Gerard uses the technical names of his day to describe the plants, such as Narcissus flore pleno, medio lutea — a plant we know as the double-flowered paperwhite narcissus. The plant we call the long-trumpet daffodil, he calls the Bastard Daffodil and uses the name Pseudonarcissus minor Hispanicus. Linnaeus called it Narcissus pseudonarcissus when he used the binomial system of nomenclature and described it in 1753. Of the word Narcissus, Gerard reports “their narcotic quality was the very cause of the name Narcissus, that is, a quality causing sleepiness.”

That daffodils were a part of the medical pharmacopoeia as well as beautiful to behold is often overlooked. The mucilaginous juice of the bulbs and leaves, according to Gerard, “glew (glue) together very great wounds” and they can be used to treat burns. The bulbs are poisonous as attested by the fact that their foliage is one of the few plants deer avoid eating.

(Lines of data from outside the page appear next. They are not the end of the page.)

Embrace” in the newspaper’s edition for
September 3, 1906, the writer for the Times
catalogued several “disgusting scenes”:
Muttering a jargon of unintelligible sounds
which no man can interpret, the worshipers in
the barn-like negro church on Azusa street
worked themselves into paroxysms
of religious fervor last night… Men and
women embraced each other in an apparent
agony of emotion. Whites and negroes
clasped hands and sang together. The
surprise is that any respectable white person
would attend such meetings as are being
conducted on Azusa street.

But why was the spring of 2023 such a good daffodil year? To understand this, we need to recall the spring of 2022. Here in the Ozarks, it was a beautiful, relatively cool and rainy spring. Rains continued through late spring which provided ample moisture for developing bulbs to size-up. And, because the season was cool and pleasant, the foliage remained alive and continued producing carbohydrates, which were stored in the developing bulbs. As a minimum, daffodil foliage must remain in place at least six weeks after flowering to nourish the bulbs. But if left alone to naturally ripen and shrivel away, Narcissus leaves usually persist 10 to 12 weeks after blooming.

Any who have dug an old clump of daffodils realize it is a congested tangle of roots with large and small bulbs crowded into a tight space. As Dr. Ed Dale – the late UofA ecologist – once told me, the competition between like kinds is the keenest because they need the same resources at the same time. In a typical year, the smaller bulbs just don’t get the water and nutrients they need to properly size up. Daffodil bulbs must be about an inch in diameter to flower, otherwise they just produce leaves.

There may have been a focusing effect from the midsummer heat wave that struck the region in July. The heat and drought were ideal for hastening the transformation of the growing point buried deep in the bulb from a vegetative meristem to a flowering meristem. This floral transformation takes place after the foliage has died away and seemingly nothing is happening below ground. Somehow this may have triggered the early, midseason and late cultivars to form flower buds at the same time, thus concentrating the spring blooming season into early March.

But regardless of the cause, this was a great season to appreciate the beauty of these tough, dependable flowering bulbs.